ここから本文です。
ロープレスキューで守る命
人の命と笑顔を守るために鍛錬に励む。
ある日の午後、さえずりの森の敷地内にある大きな橋から10mほどロープを垂らし、下方で流れる川付近の人を引き上げ「引け引け!がんばれ!」と互いに声援を送る隊員たちの姿 。彼らは救助技術の向上をめざし、有志で結成された姶良市消防のチーム「GORIRA(ゴリラ)」のメンバーである。火災や自然災害が起こった時の人命救助など、市民の命を守る「消防士」。日々、業務中にも訓練に励むが、さらに高いレベルの救助技術を習得するために、隊員たちは休みの日(非番)を活用して鍛錬を重ねる。彼らを突き動かすのは「有事の際に人命を守りたい」という熱い思い。
GORIRAのメンバーが訓練で取り組むのは「ロープレスキュー」と呼ばれる救助方法。渓谷や崖、ビルや鉄塔など足場が不安定で高低差がある場所で、ロープと「フルハーネス」という機材を使用して要救助者を救出するものである。川辺ダムや丸岡公園の吊り橋など、足がすくむほどの高低差がある場所で定期的に訓練を続けている。さらに同チームは今年1月に愛知県で開催されたロープレスキューの大会にも出場。大会では「救助の手順の正確さ」「どれだけ早く要救助者を救出できるか」などを競う。部長を務める松下さんは「全国規模の大会で、レベルの高い救助を見て刺激を受けた。どんな状況にも対応できるよう、今後も技術の向上に努めていきたい」と大会を振り返った。

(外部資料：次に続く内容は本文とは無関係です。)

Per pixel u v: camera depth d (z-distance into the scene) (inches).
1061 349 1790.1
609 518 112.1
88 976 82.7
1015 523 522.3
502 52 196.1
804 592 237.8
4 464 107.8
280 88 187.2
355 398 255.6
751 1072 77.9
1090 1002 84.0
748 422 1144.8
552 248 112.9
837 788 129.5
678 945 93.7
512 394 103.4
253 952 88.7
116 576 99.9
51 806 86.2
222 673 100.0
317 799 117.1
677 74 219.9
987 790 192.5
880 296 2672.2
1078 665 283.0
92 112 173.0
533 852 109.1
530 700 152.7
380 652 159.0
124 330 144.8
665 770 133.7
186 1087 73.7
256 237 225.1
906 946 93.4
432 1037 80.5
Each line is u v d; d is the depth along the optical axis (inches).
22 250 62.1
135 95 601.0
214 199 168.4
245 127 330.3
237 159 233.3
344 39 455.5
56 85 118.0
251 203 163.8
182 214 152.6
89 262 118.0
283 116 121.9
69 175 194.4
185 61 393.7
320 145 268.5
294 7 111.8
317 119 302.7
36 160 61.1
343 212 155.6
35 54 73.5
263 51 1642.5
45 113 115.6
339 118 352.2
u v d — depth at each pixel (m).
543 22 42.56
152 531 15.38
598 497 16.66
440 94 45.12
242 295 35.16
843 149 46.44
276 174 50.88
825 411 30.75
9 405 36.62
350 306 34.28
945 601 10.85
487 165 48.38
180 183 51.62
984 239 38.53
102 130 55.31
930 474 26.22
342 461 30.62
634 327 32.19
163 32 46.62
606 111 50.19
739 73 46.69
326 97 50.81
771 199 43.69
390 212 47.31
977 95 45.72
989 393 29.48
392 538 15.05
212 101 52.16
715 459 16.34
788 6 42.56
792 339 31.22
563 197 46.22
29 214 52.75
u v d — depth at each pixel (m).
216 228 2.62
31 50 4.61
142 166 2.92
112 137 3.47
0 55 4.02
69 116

休みの日を利用し、地域貢献の一環として除草作業に取り組む。
難所での救助スキルを高める一方、水辺での救助活動にも携わる同チーム。鹿児島や阿久根の遠泳大会ではスタッフとして参加。もしもに備え、ライフセービング活動にあたる。また、昨年開催された国体のカヌー競技では審判員としても活躍した。これらの活動は全て休みの日に、ボランティアで取り組んでいる。メンバーの植木さんは「遠泳大会などでは参加者が一生懸命頑張っている姿を見ながら活動しているので、こちらも元気をもらえる」とやりがいを語る。
その他、さえずりの森の除草作業などにも取り組み「地域貢献」に重きを置く同チーム。メンバーたちは和気あいあいと楽しみながら活動していて「誰かのために何かしたい」と進んで参加しているという。今年の夏は永原夏祭りのお手伝いや柁城小学校親子親睦キャンプの活動支援など既に協力依頼が寄せられている。キャンプでは子どもたちにロープを使用した自然体験を味わってもらう。
活動の幅を広げ、色々な視点から〝人助け〟をするGORIRAのメンバーたちの今後の活躍に期待が高まる。
ダムでの訓練により、過酷な現場での救助の流れを確認する。